The Offertory Antiphon
The soul who listens to Christ will look to Christ. The soul who hears the word of Jesus will raise her gaze to the face of Jesus. «And they lifting up their eyes saw no one but only Jesus» (Matthew 17:8). In the light of this word, the Offertory Antiphon becomes an impassioned confession of love for Christ, the fulfilment of the law and the prophets (Matthew 5:17). No longer do we sing our love of the commandments of the old Torah; our love goes directly to Christ, «the way, and the truth, and the life» (John 14:6) whose holy and adorable face fills our eyes with light. We sing, then, to the Father, replacing the psalmist’s word, «commandments», with the Father’s own utterance, «beloved Son»:

I will meditate on thy Beloved Son, whom I have loved exceedingly: and I will lift up my hands to thy Beloved Son, whom I have loved. (See Psalm 118:47–48)

The Communion Antiphon
This same Beloved Son gives Himself to us in Holy Communion, and the Church, our most provident mother, supplies us, in the Communion Antiphon, with words for the very moment of our union with the Beloved Son of the Father:

Understand my cry, hearken to the voice of my prayer, O my King and my God, for to thee will I pray: O Lord, O Beloved Son of the Father. (Psalm 5:2–4).

The Communion Antiphon is taken from Psalm 5, one of the classic «morning psalms» chosen by our father Saint Benedict for the Office of Lauds. Why a morning psalm here at the Communion of the Mass? So often as we hear the word of the Beloved Son, and receive the adorable mysteries of His Body and Blood, a new day dawns. It is morning again, the morning of the soul, concerning which the prophet Jeremias says:

The mercies of the Lord that we are not consumed: because his commiserations have not failed. They are new every morning, great is thy faithfulness. The Lord is my portion, said my soul: therefore will I wait for him. The Lord is good to them that hope in him, to the soul that seeketh him. (Lamentations 3:22–25)

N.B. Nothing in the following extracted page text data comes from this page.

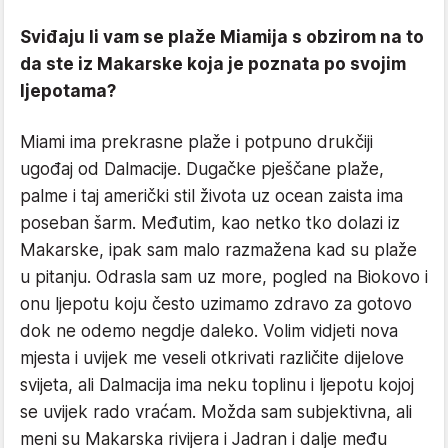
Sviđaju li vam se plaže Miamija s obzirom na to
da ste iz Makarske koja je poznata po svojim
ljepotama?
Miami ima prekrasne plaže i potpuno drukčiji
ugođaj od Dalmacije. Dugačke pješčane plaže,
palme i taj američki stil života uz ocean zaista ima
poseban šarm. Međutim, kao netko tko dolazi iz
Makarske, ipak sam malo razmažena kad su plaže
u pitanju. Odrasla sam uz more, pogled na Biokovo i
onu ljepotu koju često uzimamo zdravo za gotovo
dok ne odemo negdje daleko. Volim vidjeti nova
mjesta i uvijek me veseli otkrivati različite dijelove
svijeta, ali Dalmacija ima neku toplinu i ljepotu kojoj
se uvijek rado vraćam. Možda sam subjektivna, ali
meni su Makarska rivijera i Jadran i dalje među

The Postcommunion will sum up the grace of this Holy Mass:

Strengthened with Thy sacraments, may we henceforth serve Thee by a worthy manner of life.

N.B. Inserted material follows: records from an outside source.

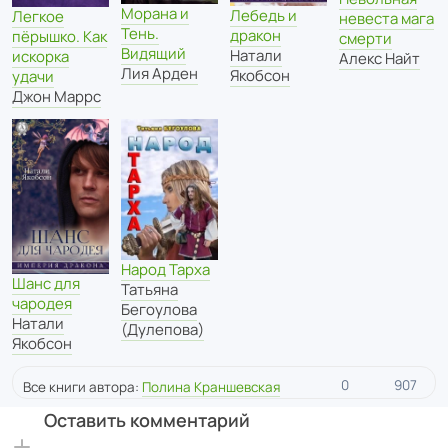
Морана и
Лебедь и
Легкое
невеста мага
Тень.
дракон
пёрышко. Как
смерти
Видящий
Натали
искорка
Алекс Найт
Лия Арден
Якобсон
удачи
Джон Маррс
Народ Тарха
Шанс для
Татьяна
чародея
Бегоулова
Натали
(Дулепова)
Якобсон
0
907
Все книги автора:
Полина Краншевская
Оставить комментарий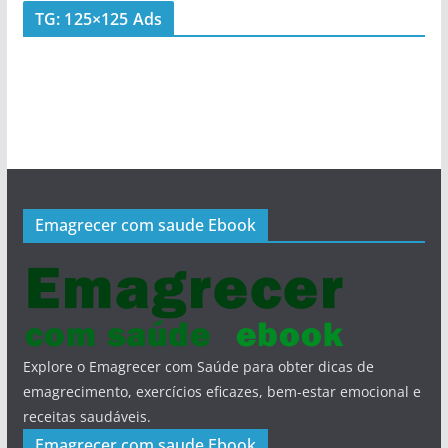
TG: 125×125 Ads
Emagrecer com saude Ebook
Explore o Emagrecer com Saúde para obter dicas de
emagrecimento, exercícios eficazes, bem-estar emocional e
receitas saudáveis.
Emagrecer com saude Ebook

Unto Sanctification in Christ Jesus
What is this «worthy manner of life» if not the way of the patriarch Jacob who said, «Indeed the Lord is in this place, and I knew it not» (Genesis 28:16)? What is it if not the way described by Saint Paul who, in the Epistle, assured us: « «This is the will of God, your sanctification» (1 Thessalonians 4:3)? What is it if not the way so lovingly shown by the Father Himself: «This is my beloved Son, in whom I am well pleased: hear ye him» (Matthew 17:5)? What is it if not the brightness of the Face of the transfigured Christ tabernacled in the hearts of the Apostles as they came down from the mountain? None of what was given to Jacob, to Paul, to Peter, James and John is denied us. All that was given them is given us abundantly and without delay, by the hands of Our Lady, dispensatrix omnium gratiarium, and by the hands of the Church, «that no one may be troubled nor grieved in the house of God» (RSB 31), and this «unto sanctification in Christ Jesus our Lord» (1 Thessalonians 4:7).